Постепенно людьми овладевали подавленность и безразличие. Вот мы прошли Юту — все те же мертвые земли! Вступили в Неваду — то же самое! Солнце пекло так сильно, что голова трещала от боли; лучи, отражаясь от поверхности, покрытой солью, резали глаза; в воздухе носилась пыль, неизвестно откуда берущаяся, и от нее воспалялись веки. Мулы и лошади то и дело хватали зубами землю, часто они падали, сраженные солнцем, как молнией. Многих поддерживала только надежда, что вот еще неделя-другая — и на горизонте покажется Сьерра-Невада, а за ней желанная Калифорния. А пока дни и недели приносили все больше трудностей. За одну неделю нам пришлось бросить три повозки — не хватало упряжек. О, это была земля нужды и скорби! А в Неваде пустыня стала еще более дикой, и положение наше еще ухудшилось, ибо начались болезни.

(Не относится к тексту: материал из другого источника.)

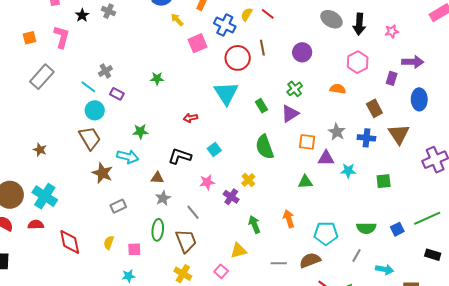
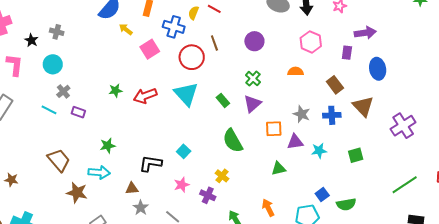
cyan circle: (95, 110) -> (53, 64), moved
red arrow: (190, 118) -> (145, 96), moved, size x1.6
blue square: (397, 229) -> (322, 195), moved

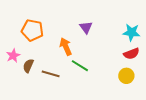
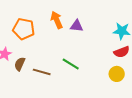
purple triangle: (86, 27) -> (77, 26), turned -48
orange arrow: (66, 47) -> (57, 20), moved

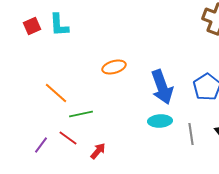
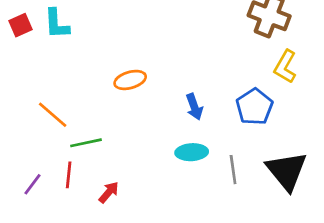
blue arrow: (162, 87) -> (194, 107), size x0.6
red line: (68, 138) -> (69, 175), turned 60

Однажды утром пришли мне сказать, что Смит болен. Я отправился проведать его и с удивлением убедился, что старого горняка свалил тиф. Нельзя безнаказанно столько раз менять климат: усталость, несмотря на короткие передышки, дает себя знать, а болезнетворные микробы развиваются именно у людей утомленных и терпящих лишения. Лилиан, которую Смит любил как родное дитя и благословил в день свадьбы, во что бы то ни стало хотела ухаживать за ним. А я, слабый человек, дрожал за нее, но не мог запретить ей выполнить этот христианский долг. Итак, она проводила у больного целые дни и ночи вместе с тетушкой Аткинс и тетушкой Гроссвенор, последовавшими ее примеру. Однако на второй день старик потерял сознание, а на восьмой день умер на руках у Лилиан. Я похоронил его, проливая горькие слезы над останками того, кто был не только моим помощником и правой рукой во всем, но также настоящим отцом для нас обоих. Надеялись мы, что после такой тяжелой жертвы бог смилуется над нами, но наши испытания только начинались: в тот же день свалился другой шахтер, а затем почти каждый день кто-нибудь ложился в повозку и покидал ее, лишь несомый нами в могилу. Так тащились мы по пустыне, а вслед за нами шла болезнь, похищая все новые жертвы. Заболела и тетушка Аткинс, но благодаря заботам Лилиан болезнь ее кончилась благополучно. Сердце мое постоянно замирало от страха, и нередко, когда Лилиан бывала при больных, а я на своем посту, один во мраке, где-то впереди каравана, я сжимал виски руками и падал ниц как покорный пес, моля бога о милосердии к ней и не смея вымолвить: «Да будет воля твоя, а не моя». Даже когда я был рядом с Лилиан, я иногда внезапно просыпался ночью; мне казалось, что болезнь приподымает полог моей повозки и заглядывает внутрь, ища Лилиан. Минуты, что я не был с ней — а их было немало, — превратились для меня в сплошную пытку, от которой я сгибался, как дерево в бурю. Однако Лилиан покамест выдерживала все трудности и лишения. Самые крепкие люди валились с ног, а она, хотя исхудавшая, бледная, со все более заметными признаками беременности на лице, но все же здоровая, переходила от повозки к повозке. Я не решался даже спросить у нее, как она себя чувствует, только заключал ее в объятья и долго-долго прижимал к груди. А когда хотел заговорить, горло мое сжималось так, что я слова не мог вымолвить.